XLSTAT results for the ROC analysis

In addition to the ROC and AUC curve, other results are computed.

ROC analysis

The ROC analysis table displays for each possible threshold value of the test variable, the various indices presented in the description section. On the line below the table you'll find a reminder of the rule set out in the dialog box to identify positive cases compared to the threshold value. Below the table you will find a stacked bars chart showing the evolution of the TP, TN, FP, FN depending on the value of the threshold value. If the corresponding option was activated, the decision plot is then displayed (for example, changes in the cost depending on the threshold value).

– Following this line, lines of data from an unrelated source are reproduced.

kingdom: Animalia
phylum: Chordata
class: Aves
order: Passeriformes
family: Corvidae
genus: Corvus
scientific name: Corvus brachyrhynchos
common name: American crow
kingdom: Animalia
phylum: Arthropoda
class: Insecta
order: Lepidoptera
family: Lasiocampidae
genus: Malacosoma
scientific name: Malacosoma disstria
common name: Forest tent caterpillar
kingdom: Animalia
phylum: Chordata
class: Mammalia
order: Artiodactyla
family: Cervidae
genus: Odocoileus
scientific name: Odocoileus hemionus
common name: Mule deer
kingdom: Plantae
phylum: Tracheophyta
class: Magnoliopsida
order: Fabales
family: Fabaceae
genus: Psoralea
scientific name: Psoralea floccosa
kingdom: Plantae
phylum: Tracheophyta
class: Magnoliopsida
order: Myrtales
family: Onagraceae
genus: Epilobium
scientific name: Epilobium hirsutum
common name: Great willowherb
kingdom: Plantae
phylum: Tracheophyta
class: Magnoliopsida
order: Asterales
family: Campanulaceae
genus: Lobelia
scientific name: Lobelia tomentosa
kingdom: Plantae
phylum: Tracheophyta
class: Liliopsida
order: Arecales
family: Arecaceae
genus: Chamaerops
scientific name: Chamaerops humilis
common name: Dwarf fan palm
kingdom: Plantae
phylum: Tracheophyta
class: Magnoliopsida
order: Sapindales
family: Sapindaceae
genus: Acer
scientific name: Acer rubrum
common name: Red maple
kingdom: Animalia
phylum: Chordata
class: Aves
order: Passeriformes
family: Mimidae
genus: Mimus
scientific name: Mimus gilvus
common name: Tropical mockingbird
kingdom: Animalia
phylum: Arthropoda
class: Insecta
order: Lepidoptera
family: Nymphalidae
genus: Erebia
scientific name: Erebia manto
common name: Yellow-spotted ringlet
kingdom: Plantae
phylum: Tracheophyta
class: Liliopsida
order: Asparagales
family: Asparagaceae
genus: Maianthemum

Comparison of the AUC to 0.5

These results allow to compare the test to a random classifier. The confidence interval corresponds to the difference. Various statistics are then displayed including the p-value, followed by the interpretation of the comparison test.

Comparison of the AUCs

If you selected several test variables, once the above results are displayed for each variable, you will find the covariance matrix of the AUC, followed by the table of differences for each pair of AUCs with as comments the confidence interval, and then the table of the p-values. Values in bold correspond to significant differences. Last, a graph that compares the ROC curves displayed.